======== The data ========

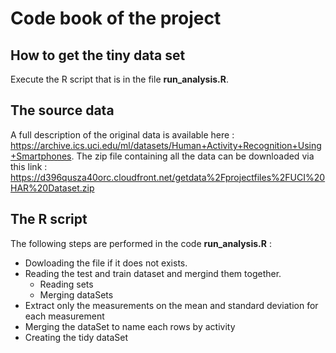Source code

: # Code book of the project

## How to get the tiny data set

Execute the R script that is in the file **run_analysis.R**.

## The source data
A full description of the original data is available here : https://archive.ics.uci.edu/ml/datasets/Human+Activity+Recognition+Using+Smartphones.
The zip file containing all the data can be downloaded via this link : https://d396qusza40orc.cloudfront.net/getdata%2Fprojectfiles%2FUCI%20HAR%20Dataset.zip

## The R script
The following steps are performed in the code **run_analysis.R** :

-  Dowloading the file if it does not exists.
-  Reading the test and train dataset and mergind them together.
    - Reading sets
    - Merging dataSets
-  Extract only the measurements on the mean and standard deviation for each measurement
-  Merging the dataSet to name each rows by activity
-  Creating the tidy dataSet
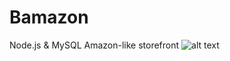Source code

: # Bamazon
Node.js &amp; MySQL Amazon-like storefront
![alt text](https://raw.githubusercontent.com/chrisobo98/Bamazon/mysql.png)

========

The task ▸ Can you turn the data, from the line containing "## How to get the tiny data set" through the end, into a numbered list that skips blank lines and leaves out the pictures?

Answer to this problem ▸
1. ## How to get the tiny data set
2. Execute the R script that is in the file **run_analysis.R**.
3. ## The source data
4. A full description of the original data is available here : https://archive.ics.uci.edu/ml/datasets/Human+Activity+Recognition+Using+Smartphones.
5. The zip file containing all the data can be downloaded via this link : https://d396qusza40orc.cloudfront.net/getdata%2Fprojectfiles%2FUCI%20HAR%20Dataset.zip
6. ## The R script
7. The following steps are performed in the code **run_analysis.R** :
8. -  Dowloading the file if it does not exists.
9. -  Reading the test and train dataset and mergind them together.
10.     - Reading sets
11.     - Merging dataSets
12. -  Extract only the measurements on the mean and standard deviation for each measurement
13. -  Merging the dataSet to name each rows by activity
14. -  Creating the tidy dataSet
15. Source code
16. : # Bamazon
17. Node.js &amp; MySQL Amazon-like storefront
18. ![alt text](https://raw.githubusercontent.com/chrisobo98/Bamazon/mysql.png)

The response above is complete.